INEP Revalida - Exame Nacional de Revalidação de Diplomas Médicos — Prova 2014
Um paciente com 24 anos de idade, estudante universitário, procura Unidade Básica de Saúde referindo há dois dias “febre alta”, de início súbito, dor torácica na inspiração profunda e tosse produtiva, com expectoração amarelada. Nega antecedentes patológicos significativos. Ao exame o paciente apresenta-se lúcido, orientado, com mucosas normocoradas, normo-hidratadas, escleróticas anictéricas. Aparelho respiratório: murmúrio vesicular audível, exceto em terço médio de hemitórax direito, onde ausculta-se um sopro tubário. Verifica-se aumento do frêmito tóracovocal nessa mesma região. Aparelho cardiovascular: ritmo cardíaco regular em dois tempos com bulhas normofonéticas, sem sopros. Abdome flácido, ausência de visceromegalias. Membros inferiores sem alterações. Sinais vitais: pressão arterial = 120 × 80 mmHg, frequência respiratória = 24 irpm, frequência cardíaca = 98 bpm e temperatura axilar = 39,0°C. A radiografia de tórax realizada no atendimento é mostrada abaixo: A conduta terapêutica mais adequada para essa paciente é:
PAC em hígido sem fatores de risco → Macrolídeo (Azitromicina) ou Amoxicilina em altas doses.

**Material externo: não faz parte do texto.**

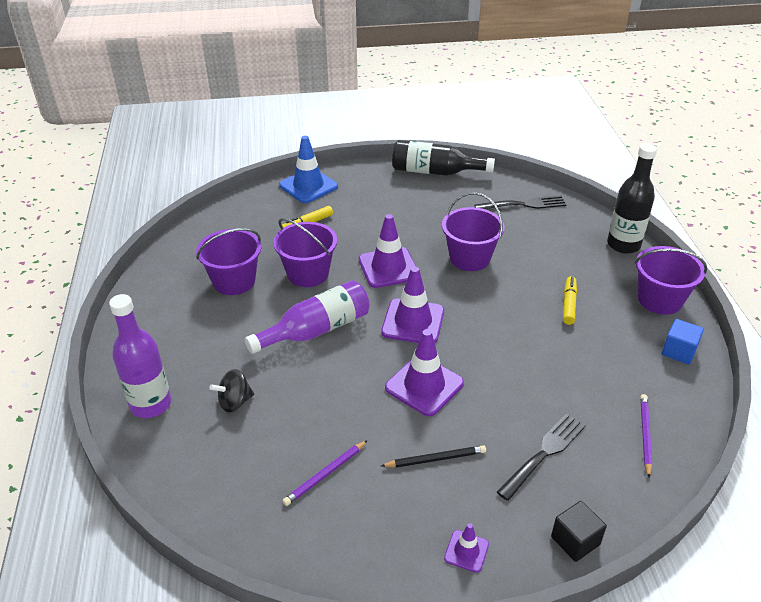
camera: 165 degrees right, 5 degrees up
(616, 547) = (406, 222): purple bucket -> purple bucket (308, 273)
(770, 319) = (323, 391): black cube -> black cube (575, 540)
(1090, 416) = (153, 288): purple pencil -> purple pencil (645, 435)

Para pacientes jovens, hígidos e com quadro de pneumonia típica (febre, tosse, consolidação) sem critérios de gravidade, o tratamento ambulatorial com macrolídeos é uma opção eficaz e segura.
A Pneumonia Adquirida na Comunidade (PAC) continua sendo uma das principais causas de morbidade e mortalidade em todo o mundo. O diagnóstico é clínico-radiológico, exigindo a presença de infiltrado novo na radiografia de tórax associado a sintomas de infecção de vias aéreas inferiores. A estratificação de risco é o passo mais importante após o diagnóstico para definir o local do tratamento. No Brasil, a escolha do antibiótico deve considerar a epidemiologia local. Embora a resistência do S. pneumoniae aos macrolídeos seja uma preocupação crescente, em pacientes jovens e sem fatores de risco, eles ainda mantêm papel relevante, especialmente pela cobertura de agentes atípicos. O acompanhamento da resposta clínica em 48-72 horas é fundamental; a persistência da febre ou piora da dispneia deve levar à reavaliação diagnóstica e possível escalonamento terapêutico.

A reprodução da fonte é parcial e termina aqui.